**PASSAGE GIVEN:**
/---
Of course, riding to and from museums and cafes, along rivers, canals and boulevards, and through new experiences as well as memories, in Montreal and Paris can make just about anybody's year.  What really made those events, and much else in my life, special this year is an observation my friend Jay made while we had lunch in the City of Light: "You seem very settled as a woman now."  


The last time we'd met before then, I was in the early stages of my gender transition.  I was still acting and dressing in ways I was "supposed" to.  To be more precise, I was trying to show that I wasn't a man. (That, after I'd spent so much of my life trying to prove the exact opposite!)  At that point in my life, I really wondered whether I could or wanted to continue cycling. For one thing, I knew that I couldn't continue to ride in the way in which I'd been accustomed.  More important, though, I still believed that my transition meant "killing", if you will, the man named Nick I had lived as.  For that reason, I also wondered whether I would continue teaching although most people don't think of it as a particularly "masculine" occupation.




Since then, I have come to realized that cycling and teaching, as well as writing and even my taste in foods, are not part of one gender or another; they are part of my identity.  In other words, they intertwine with other things to make me who I am.  When anything is so integral to your life, you don't dispose or efface it; it changes with you or you change it as you are changing yourself.  So, perhaps, the way you execute or express them changes.
\---
**SUPPLIED MATERIAL:**
/---
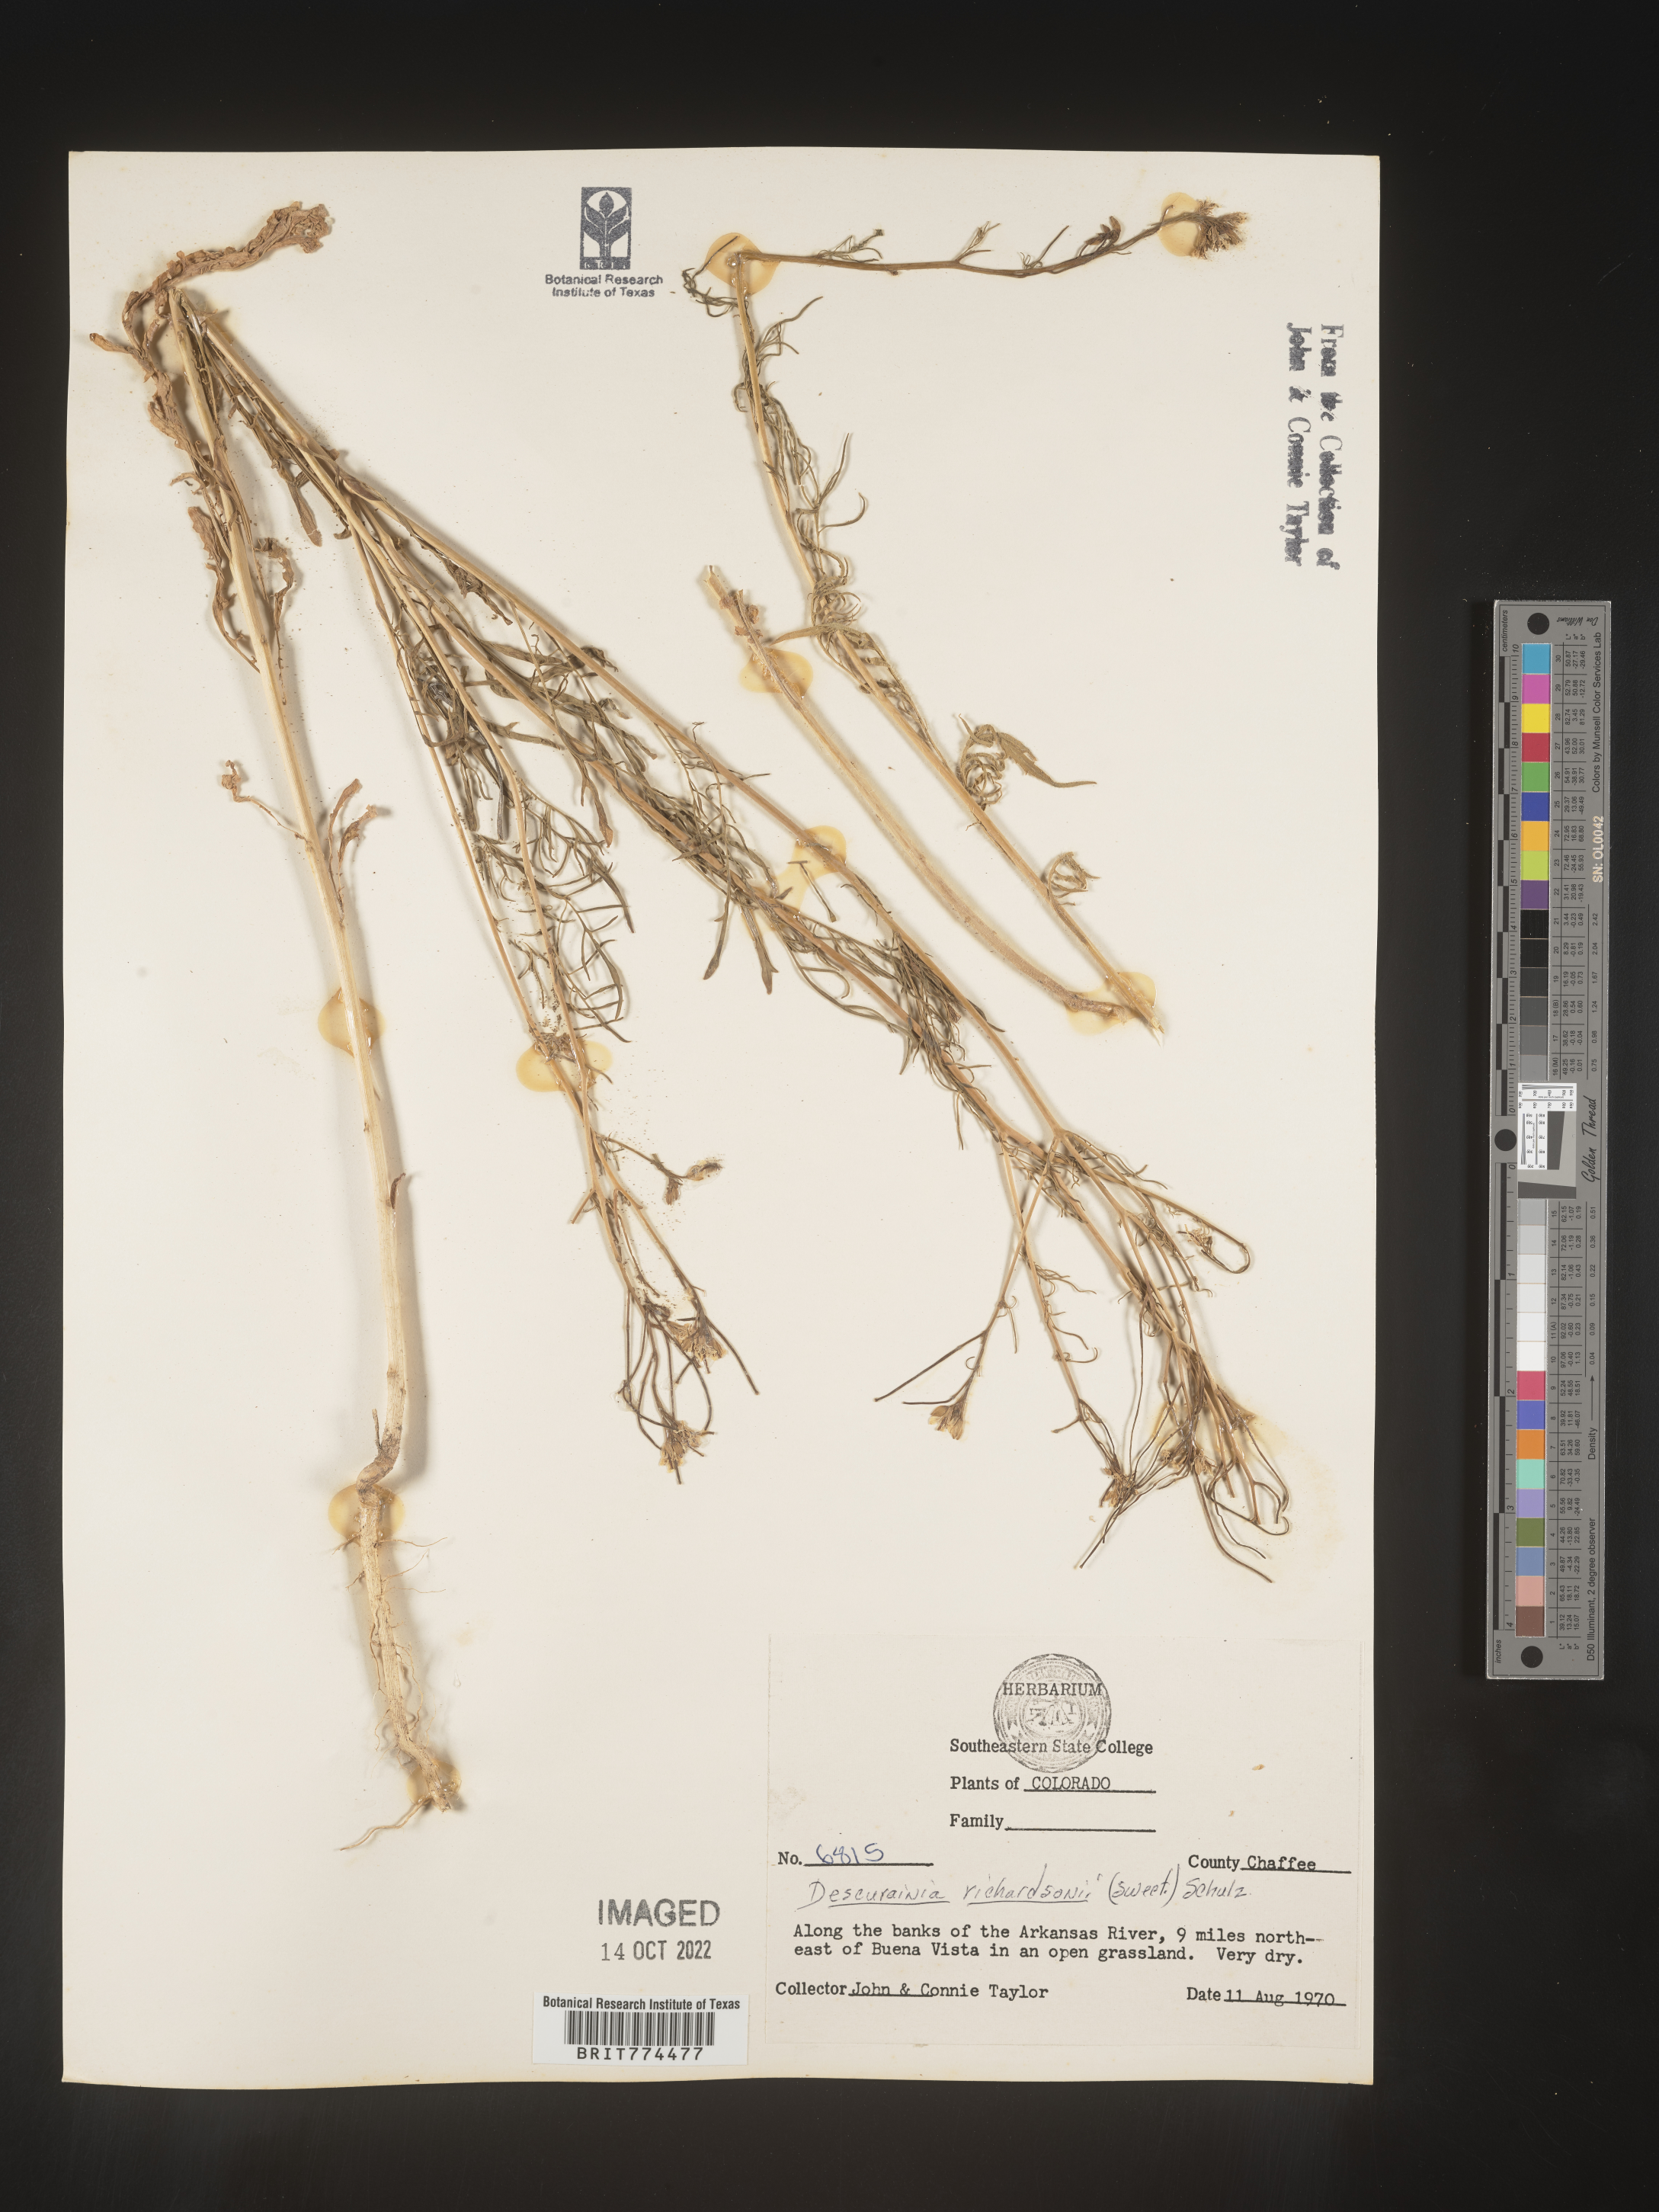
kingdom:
\---
**ACTIONS TO TAKE:**
a - Please set down the stretch from "Since then, I" through "express them changes." in the passage on cycling and gender transition, word for word.
b - Write the next part of the passage on cycling and gender transition, picking up after its last sentence.

**RESULTS OF THE EXERCISE:**
a -
Since then, I have come to realized that cycling and teaching, as well as writing and even my taste in foods, are not part of one gender or another; they are part of my identity.  In other words, they intertwine with other things to make me who I am.  When anything is so integral to your life, you don't dispose or efface it; it changes with you or you change it as you are changing yourself.  So, perhaps, the way you execute or express them changes.

b -
In my case, pedaling up a hill or writing an essay or poem is no longer a conquest or even a goal met; it is an accomplishment, on whatever scale. Sometimes I still think about how Nick would have seen all of this--he wouldn't have approved, I'm sure--but I feel compassion for him.  After all, he couldn't have understood that he was, even then, becoming me.   Yes, she was becoming her mother!



It's fun, really. And the cycling has gotten better. That's what 2015 means to me right now.


30 December 2015

How Important Is The Bicycle To Women's History?

In a post I wrote three years ago, I relayed one of the most striking insights Susan B. Anthony offered:
   
    "Let me tell you what I think of bicycling.  It has done more to emancipate women than anything else in the world.  It gives women a feeling of freedom and self-reliance."

Yesterday, I came across this:


     "Advertisements, magazines and posters promoted the image of the New Woman, just as other forms of mass media would later exhibit images of the flapper, the housewife, the wartime worker, and the androgynous feminist.  The bicycle was the symbol of the New Woman's freedom outside the home, as she raced off with her friends--men or women--down city streets and into the countryside."


Obviously, that didn't come from Ms. Anthony.  It did, however, come from a source that's intersting, if not as much so as, and for different reasons from, the godmother of feminism as we know it.





The second quote is the only mention of the bicycle in The Social Sex:  A History of Female Friendships, by Marilyn Yalom with Theresa Donovan Brown.  Dr. Yalom is a former Professor of French and senior scholar at the Clayman Institute of Gender Research at Stanford University. Ms. Donovan Brown is a former speechwriter and ran a financial communications firm.


I strongly suspect that Dr. Yalom supplied most of the information and Ms. Donovan Brown did most of the writing.  After all, the section on women's friendships and the salons of 17th Century France contains ideas and insights that only someone who read the sources in the original could have gleaned.  And the prose flows freely--like, well, a good speech.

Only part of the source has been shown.